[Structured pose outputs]
· · · · · · ·

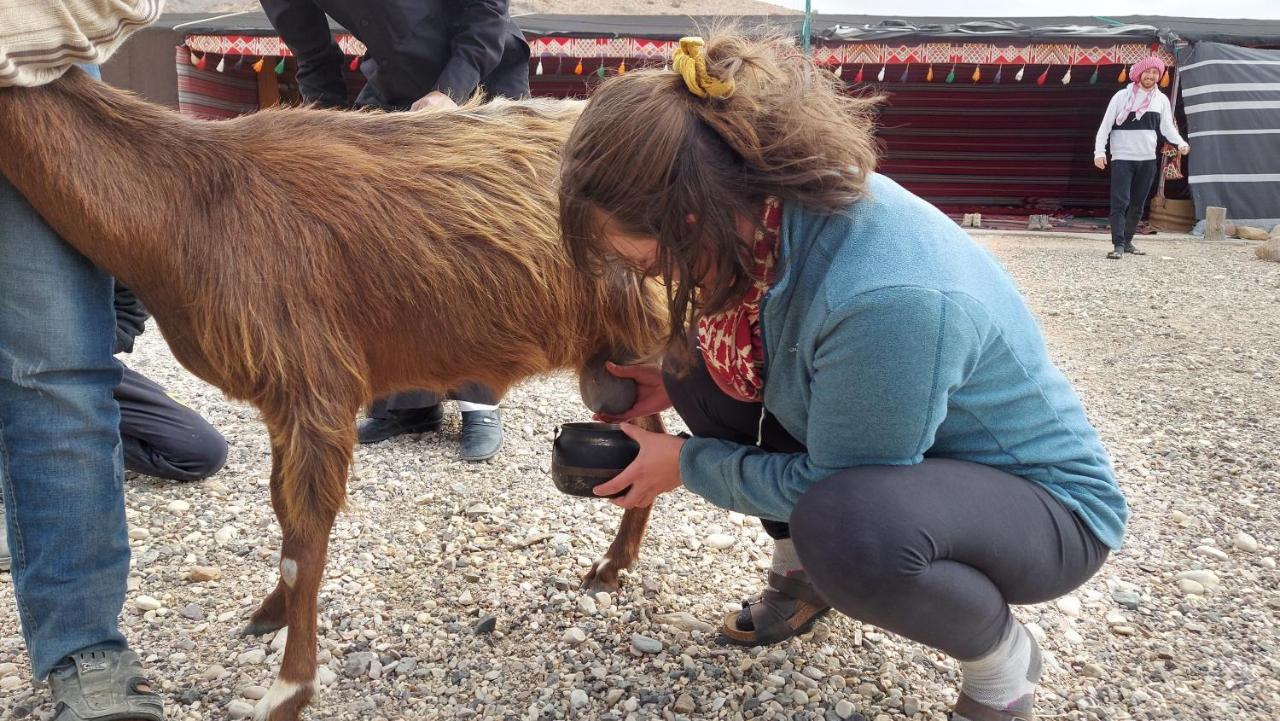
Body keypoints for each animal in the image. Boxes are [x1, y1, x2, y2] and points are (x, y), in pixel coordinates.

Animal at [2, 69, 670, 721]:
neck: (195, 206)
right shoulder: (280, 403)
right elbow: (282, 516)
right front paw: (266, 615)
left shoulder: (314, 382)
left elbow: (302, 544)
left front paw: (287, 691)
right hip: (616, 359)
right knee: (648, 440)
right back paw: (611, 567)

· · · · · · ·

TASK OBJECTIVE:
Within the entries, find all lines that contain "right" and copy each one.

EXERCISE RESULT:
right shoulder: (280, 403)
right elbow: (282, 516)
right front paw: (266, 615)
right hip: (616, 359)
right knee: (648, 440)
right back paw: (611, 567)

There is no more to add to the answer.